The Blu-ray: Vital Disc Stats
'Touchy Feely' is another terrific release from Magnolia Home Entertainment. The disc is a single 50GB Blu-ray that is loaded with special features and is packaged in an eco keepcase. There are a handful of previews before the top menu, but they can be skipped to get right to the feature.
With its 1080p AVC/MPEG-4 encoded transfer 'Touchy Feely' does a fine job in presenting its characters and setting (Seattle) with a nice amount of fine detail that renders faces and complexions lifelike, while the environment is alive with clear and distinct background elements that generate a tremendous amount of depth. Color is also very important here, as the verdant hues normally associated with the Emerald City are on full display in several shots, giving the movie a very distinct look that somehow makes it feel far more authentic. For some reason or another, Shelton made many of the areas in the city look like they were part of a period film, resulting in some strange, but enjoyable visual anachronisms that the image here does a wonderful job of bringing out.
Most of the time, the image has a very high level of contrast, resulting in full-bodied blacks and deep shadows with a clean delineation that's free from banding or other issues of that kind. The image handles Seattle's often-cloudy sky well; there's no sense that the picture is trying to accommodate for a lack of bright, natural light in any way, which furthers the authentic look of the movie.
Aside from a few instances where the image goes a little soft, or doesn't quite match the clarity of other scenes, 'Touchy Feely' comes with a very nice high-definition image.
'Touchy Feely' has been given a robust DTS-HD Master Audio 5.1 mix that handles the unexcited, relaxed dialogue of the actors as well as it handles the original score by Vinny Smith. The dialogue is generally pushed through the center channels speakers, but there are times when it will emerge through one of the front channels, or even the rear, if the scene calls for it.
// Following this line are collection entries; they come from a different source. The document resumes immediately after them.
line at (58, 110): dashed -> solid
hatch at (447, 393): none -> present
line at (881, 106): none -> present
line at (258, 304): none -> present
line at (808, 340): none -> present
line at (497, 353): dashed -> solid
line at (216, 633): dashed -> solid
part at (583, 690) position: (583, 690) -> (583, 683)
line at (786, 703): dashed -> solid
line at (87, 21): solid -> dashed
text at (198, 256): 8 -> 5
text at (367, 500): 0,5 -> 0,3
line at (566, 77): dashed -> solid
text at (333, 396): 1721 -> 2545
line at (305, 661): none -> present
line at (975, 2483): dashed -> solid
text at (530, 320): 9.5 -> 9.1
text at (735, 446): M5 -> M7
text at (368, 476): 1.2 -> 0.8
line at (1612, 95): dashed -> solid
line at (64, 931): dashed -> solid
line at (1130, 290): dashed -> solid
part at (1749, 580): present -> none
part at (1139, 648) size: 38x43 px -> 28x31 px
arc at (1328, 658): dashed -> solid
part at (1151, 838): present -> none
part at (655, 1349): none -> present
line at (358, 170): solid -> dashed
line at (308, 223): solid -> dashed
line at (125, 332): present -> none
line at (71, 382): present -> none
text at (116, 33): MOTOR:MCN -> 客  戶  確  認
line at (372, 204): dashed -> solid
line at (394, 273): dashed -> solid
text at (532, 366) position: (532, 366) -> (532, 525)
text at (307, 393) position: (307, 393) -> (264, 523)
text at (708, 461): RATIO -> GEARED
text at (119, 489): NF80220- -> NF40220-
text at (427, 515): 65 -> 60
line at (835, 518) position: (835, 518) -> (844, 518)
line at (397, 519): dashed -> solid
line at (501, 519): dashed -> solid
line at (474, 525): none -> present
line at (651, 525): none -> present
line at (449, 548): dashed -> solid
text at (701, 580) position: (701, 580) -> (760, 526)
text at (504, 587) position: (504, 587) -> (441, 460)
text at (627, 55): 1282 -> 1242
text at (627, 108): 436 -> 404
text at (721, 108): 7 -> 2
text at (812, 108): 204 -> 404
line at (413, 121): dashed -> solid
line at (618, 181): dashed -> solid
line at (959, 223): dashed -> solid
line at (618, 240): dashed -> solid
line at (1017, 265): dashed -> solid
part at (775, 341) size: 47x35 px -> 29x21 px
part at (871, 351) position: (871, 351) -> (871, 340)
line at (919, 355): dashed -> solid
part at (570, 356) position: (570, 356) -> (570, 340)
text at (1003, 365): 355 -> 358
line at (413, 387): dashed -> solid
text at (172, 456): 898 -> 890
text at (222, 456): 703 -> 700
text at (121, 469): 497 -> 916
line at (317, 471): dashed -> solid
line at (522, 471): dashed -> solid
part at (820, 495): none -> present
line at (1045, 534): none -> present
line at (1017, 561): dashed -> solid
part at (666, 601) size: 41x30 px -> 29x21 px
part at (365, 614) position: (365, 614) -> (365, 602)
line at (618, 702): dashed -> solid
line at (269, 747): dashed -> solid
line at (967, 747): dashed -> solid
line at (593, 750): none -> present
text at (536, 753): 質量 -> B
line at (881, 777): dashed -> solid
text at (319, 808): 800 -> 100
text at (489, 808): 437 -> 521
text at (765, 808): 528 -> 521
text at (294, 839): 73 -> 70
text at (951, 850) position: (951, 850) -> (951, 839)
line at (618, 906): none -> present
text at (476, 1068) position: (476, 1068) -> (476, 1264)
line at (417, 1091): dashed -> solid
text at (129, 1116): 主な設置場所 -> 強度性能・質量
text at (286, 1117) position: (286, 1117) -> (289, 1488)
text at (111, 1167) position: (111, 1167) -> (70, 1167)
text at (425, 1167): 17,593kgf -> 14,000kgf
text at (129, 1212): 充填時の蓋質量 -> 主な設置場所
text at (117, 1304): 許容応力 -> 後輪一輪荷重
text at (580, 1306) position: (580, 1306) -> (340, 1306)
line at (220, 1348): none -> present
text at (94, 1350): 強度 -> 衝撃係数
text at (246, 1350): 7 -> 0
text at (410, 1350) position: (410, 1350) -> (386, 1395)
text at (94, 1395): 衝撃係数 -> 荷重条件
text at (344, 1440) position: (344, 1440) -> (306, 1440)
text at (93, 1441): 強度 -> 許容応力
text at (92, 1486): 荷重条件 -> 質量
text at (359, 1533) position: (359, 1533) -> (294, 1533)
There is a nice moment when Henry is singing, and the imaging in this scene is tremendous: Henry's vocals are heard in all the speakers, depending on the angle of the camera.
For the most part, though, that's about as technical as this otherwise basic mix gets. Dialogue obviously plays an important part, and so that is given the majority of the mix's attention most of the time. There are some decent atmospheric effects that help to deliver a sense of place, in a mostly urban setting. There is one scene where Paul wanders into a club, and the music sounds a tad muffled, which is disappointing, considering what the mix was able to deliver when it came to Henry's vocals and the film's score, but that's probably the only place the mix sounded like it was off slightly.
Otherwise, the audio here is strong and well balanced, delivering a film that's easy to listen to, and even has a few surprises up its sleeve.
'Touch Feely' doesn't quite achieve that level of completeness that either of Shelton's other films ('Humpday' and 'Your Sister's Sister') seemed to have going for them. There is an obvious effort on her part to make the film feel as grounded and real as possible, and to generate an interesting juxtaposition with the seemingly unexplained phenomena surrounding the characters. Unfortunately, in that attempt, the movie winds up becoming unbalanced, and the majority of the focus in given to one aspect, leaving the film feeling a little unresolved. Still, if you're a fan of Shelton's previous work, you'll likely find something here to enjoy as well – just not as much of it. With a nice picture and great sound, this one is worth a rental.